11. However, on 5-4-1968 he proposed to raise a demand under Rule 9(2) of the Central Excise Rules in the following terms :

'......C. No. V/15A/3/7/67-TS dated 5th April, 1968 Sub : Central Excise - Resins - assessment of Beckamine 3530 - 50 and Super Beckamine 27 - 566 Messrs Reichhold Chemicals Ltd., Semptian MOR - Orders passed.

On a clear appreciation of the facts regarding the assessment of (i) Beckamine 3530 - 50 and Super Beckamine 27 - 566 it has been decided that these two items manufactured by Messrs Reichhold Chemicals Ltd., are assessable to excise duty as Resins other than Alkyed Maleic and Phenolic Resins. You are therefore requested to subject these items to Central Excise duty at 30% ad valorem and the Special excise duty under Item 15-A of the Tariff.

2. As regards past clearance, please raise necessary demands for the immediate recovery of duty and appropriate rates on the goods cleared free of duty. The demand may be raised under Rule 9(2) of the Central Excise Rules, while raising the demand the amount of duty refunded it any on these products, should also be taken into account.

3. A compliance report should be sent within seven days.

Sd/- P.N. Menon

Superintendent (Tech. II)

To

The Section Officer, Madhavaram Sector, Sembiam.

Copy to the Range Officer, Sembium MOR. He will please ensure that immediate necessary action is taken. The worksheet may be verified by him with reference to the Factory's production one clearance records.

Copy of Messrs Reichhold Chemicals India Ltd.,

Madhavaram, Post Bag No. 3 Madras-60.

2. If you feel aggrieved against this order, you may represent the case to the Assistant Collector of Central Excise, IDO, Madras.'

12. One thing that is claimed is that no authority has the power to review his own order. Therefore from 16-12-1967 to 5-4-1968, unless and until the power is exercised under Rule 10-A, the demand cannot be raised at all.
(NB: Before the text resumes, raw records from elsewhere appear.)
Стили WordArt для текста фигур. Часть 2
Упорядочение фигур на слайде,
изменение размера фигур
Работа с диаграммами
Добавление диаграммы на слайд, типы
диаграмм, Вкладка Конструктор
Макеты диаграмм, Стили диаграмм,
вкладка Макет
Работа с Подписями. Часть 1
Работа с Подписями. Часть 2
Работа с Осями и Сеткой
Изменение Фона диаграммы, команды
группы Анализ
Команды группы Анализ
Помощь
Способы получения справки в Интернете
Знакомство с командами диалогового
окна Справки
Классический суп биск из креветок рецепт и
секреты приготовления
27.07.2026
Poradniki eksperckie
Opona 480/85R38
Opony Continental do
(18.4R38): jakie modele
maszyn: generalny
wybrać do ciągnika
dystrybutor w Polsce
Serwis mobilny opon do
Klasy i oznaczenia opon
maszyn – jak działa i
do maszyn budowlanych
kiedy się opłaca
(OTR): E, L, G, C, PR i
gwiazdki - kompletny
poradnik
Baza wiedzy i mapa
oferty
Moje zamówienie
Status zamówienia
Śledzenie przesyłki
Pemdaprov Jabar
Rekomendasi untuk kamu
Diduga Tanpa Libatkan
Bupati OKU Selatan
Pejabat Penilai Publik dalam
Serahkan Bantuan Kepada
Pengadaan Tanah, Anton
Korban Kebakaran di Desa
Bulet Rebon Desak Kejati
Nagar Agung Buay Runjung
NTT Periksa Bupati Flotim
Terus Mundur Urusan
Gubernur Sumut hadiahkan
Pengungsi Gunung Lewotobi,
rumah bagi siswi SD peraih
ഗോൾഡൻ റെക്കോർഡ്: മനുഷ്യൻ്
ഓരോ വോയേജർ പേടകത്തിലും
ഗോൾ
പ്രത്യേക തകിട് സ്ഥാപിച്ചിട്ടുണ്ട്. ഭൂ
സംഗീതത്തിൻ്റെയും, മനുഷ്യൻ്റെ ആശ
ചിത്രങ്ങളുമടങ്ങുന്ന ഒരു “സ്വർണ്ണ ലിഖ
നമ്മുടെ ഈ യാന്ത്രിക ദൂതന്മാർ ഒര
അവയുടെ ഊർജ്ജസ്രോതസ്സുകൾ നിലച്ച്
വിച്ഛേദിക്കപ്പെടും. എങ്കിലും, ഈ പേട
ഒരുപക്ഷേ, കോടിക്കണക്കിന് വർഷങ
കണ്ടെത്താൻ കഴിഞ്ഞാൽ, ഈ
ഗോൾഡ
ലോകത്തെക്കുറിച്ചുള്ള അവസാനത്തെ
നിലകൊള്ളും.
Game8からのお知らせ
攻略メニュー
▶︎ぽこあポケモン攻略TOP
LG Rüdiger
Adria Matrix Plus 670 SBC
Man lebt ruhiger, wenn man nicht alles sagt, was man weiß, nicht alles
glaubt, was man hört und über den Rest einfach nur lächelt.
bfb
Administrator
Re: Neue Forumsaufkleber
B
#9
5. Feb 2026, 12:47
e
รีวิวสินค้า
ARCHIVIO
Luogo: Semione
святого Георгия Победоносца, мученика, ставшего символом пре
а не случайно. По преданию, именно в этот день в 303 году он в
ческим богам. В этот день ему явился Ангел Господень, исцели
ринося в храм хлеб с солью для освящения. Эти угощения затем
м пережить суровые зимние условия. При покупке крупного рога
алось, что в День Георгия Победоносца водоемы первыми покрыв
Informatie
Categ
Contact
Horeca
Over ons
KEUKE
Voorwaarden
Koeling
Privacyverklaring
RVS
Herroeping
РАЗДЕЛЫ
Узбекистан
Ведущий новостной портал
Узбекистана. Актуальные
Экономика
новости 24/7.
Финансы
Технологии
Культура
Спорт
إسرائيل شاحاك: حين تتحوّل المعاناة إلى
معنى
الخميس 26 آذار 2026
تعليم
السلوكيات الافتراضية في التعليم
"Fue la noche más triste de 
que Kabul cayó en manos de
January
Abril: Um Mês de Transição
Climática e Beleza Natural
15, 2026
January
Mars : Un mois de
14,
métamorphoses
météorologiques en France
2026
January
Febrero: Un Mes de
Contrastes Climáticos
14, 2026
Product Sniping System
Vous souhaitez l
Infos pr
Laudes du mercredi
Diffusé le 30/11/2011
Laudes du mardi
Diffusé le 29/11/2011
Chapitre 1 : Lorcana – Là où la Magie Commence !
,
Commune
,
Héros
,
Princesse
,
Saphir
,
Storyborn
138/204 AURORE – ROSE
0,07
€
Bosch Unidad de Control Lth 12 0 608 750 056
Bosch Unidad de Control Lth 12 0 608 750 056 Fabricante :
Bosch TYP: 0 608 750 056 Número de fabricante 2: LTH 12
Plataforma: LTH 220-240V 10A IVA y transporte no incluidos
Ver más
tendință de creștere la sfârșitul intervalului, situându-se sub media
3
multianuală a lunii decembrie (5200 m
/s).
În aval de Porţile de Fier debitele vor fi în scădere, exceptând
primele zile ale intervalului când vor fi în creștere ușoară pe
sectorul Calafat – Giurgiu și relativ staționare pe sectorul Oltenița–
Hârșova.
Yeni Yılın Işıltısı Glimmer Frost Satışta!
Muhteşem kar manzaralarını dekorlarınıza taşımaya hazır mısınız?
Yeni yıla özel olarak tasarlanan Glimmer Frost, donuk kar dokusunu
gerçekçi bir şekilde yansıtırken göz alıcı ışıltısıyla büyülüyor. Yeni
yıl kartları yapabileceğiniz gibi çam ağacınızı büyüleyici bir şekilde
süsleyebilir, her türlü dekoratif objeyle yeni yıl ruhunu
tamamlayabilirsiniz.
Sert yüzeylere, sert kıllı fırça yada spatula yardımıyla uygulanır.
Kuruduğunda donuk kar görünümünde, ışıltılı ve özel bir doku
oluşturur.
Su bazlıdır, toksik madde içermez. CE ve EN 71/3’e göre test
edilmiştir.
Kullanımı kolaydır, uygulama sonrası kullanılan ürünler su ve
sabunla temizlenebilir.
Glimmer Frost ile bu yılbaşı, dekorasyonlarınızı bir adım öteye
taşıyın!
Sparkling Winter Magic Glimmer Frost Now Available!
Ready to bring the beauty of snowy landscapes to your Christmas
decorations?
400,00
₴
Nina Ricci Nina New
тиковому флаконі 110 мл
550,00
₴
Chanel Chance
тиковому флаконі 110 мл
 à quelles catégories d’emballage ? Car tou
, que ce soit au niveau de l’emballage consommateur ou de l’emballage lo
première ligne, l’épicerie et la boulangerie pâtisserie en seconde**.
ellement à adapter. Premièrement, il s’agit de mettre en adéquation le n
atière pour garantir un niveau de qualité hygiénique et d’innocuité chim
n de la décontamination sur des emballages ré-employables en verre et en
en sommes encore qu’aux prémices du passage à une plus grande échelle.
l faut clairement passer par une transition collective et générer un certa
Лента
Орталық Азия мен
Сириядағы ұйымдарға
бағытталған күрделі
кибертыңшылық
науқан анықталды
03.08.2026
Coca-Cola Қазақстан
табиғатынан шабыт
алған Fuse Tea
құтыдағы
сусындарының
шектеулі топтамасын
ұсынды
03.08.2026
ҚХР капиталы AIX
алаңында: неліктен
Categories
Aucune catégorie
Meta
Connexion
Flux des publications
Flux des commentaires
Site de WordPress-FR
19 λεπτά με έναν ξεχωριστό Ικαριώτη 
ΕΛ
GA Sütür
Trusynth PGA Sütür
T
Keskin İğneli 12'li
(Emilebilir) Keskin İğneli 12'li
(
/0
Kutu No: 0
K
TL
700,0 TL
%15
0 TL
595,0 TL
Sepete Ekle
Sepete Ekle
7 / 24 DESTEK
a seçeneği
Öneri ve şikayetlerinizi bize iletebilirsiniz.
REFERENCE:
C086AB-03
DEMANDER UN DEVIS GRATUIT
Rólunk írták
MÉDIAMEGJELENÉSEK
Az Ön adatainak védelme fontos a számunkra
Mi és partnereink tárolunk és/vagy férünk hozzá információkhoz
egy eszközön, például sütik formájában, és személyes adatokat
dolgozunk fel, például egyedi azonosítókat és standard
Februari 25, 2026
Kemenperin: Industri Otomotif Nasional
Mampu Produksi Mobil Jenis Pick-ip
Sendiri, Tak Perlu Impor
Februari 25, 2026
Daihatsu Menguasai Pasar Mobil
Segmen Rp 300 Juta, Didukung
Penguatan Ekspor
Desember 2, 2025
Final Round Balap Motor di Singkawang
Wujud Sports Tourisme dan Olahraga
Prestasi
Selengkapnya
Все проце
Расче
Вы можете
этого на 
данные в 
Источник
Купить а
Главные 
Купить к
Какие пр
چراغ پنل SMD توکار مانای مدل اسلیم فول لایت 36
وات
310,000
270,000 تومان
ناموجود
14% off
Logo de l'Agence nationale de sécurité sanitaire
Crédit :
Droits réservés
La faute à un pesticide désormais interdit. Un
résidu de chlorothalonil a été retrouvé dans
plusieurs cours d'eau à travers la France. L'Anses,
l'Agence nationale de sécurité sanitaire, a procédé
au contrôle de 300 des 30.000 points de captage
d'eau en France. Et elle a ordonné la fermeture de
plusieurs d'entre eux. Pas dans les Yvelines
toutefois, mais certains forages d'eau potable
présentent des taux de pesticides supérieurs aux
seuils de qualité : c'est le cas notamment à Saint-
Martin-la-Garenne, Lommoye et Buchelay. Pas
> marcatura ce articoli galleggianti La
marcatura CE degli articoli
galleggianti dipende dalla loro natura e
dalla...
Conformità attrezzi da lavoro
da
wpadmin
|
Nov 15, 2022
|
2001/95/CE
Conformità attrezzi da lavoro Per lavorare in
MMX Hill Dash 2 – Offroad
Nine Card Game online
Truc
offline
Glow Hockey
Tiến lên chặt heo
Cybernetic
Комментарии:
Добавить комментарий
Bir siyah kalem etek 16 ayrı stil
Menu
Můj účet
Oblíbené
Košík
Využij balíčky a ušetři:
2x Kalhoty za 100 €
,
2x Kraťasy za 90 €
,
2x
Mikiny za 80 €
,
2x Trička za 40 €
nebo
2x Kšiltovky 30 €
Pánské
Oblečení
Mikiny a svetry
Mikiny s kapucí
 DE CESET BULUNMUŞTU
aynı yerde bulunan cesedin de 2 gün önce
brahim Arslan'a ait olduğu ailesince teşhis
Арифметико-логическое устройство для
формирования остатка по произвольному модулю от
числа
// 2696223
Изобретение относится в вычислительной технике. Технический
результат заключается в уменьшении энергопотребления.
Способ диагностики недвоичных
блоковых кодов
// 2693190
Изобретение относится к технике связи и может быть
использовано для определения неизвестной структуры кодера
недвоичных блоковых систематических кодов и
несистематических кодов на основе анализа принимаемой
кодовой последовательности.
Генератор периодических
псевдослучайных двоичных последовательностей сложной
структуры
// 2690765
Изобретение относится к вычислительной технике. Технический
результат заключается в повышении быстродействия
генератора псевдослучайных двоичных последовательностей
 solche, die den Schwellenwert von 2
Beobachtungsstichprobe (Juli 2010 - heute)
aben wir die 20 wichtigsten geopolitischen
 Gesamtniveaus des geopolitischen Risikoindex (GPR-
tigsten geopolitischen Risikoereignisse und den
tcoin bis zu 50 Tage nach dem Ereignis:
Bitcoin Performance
There is not even a suggestion in the order dated 5-4-1968, that he proposed to do the same. On the contrary, he proceeds to assess, oblivious of his earlier order dated 16-12-1967. It is this which has given rise to the petitioner's contention that it is not in any event liable for excise duty between 16-12-1967 and 5-4-1968. Here again I should attach the blame only to the Assistant Collector. Had he familiarised himself with the provisions of law, he would not have committed this serious blunder. Today the power is sought to be exercised under S. 11A. Under the present S. 11A it is obviously time-barred. Who is to compensate for the loss of revenue In matters of revenue jurisdiction, it is the bounden duty of the authorities to exercise every care to avoid escape. What has given room for the petitioner to put forth the argument which I consider should merit acceptance is, only the negligence or the ignorance of the Assistant Collector.

13. I am unable to accept the argument of the petitioner that since the Government of India proposes to deal with a new ground, the petitioner would be entitled to canvass under S. 11A. As stated above, the Government of India was merely classifying the product of the petitioner under proper category. I hereby make it clear that the petitioner will not be liable for any excise duty for the goods cleared between the period 16-12-1967 and 5-4-1968. The writ petition will stand allowed only to that extent. In other respects, it will stand dismissed. No costs.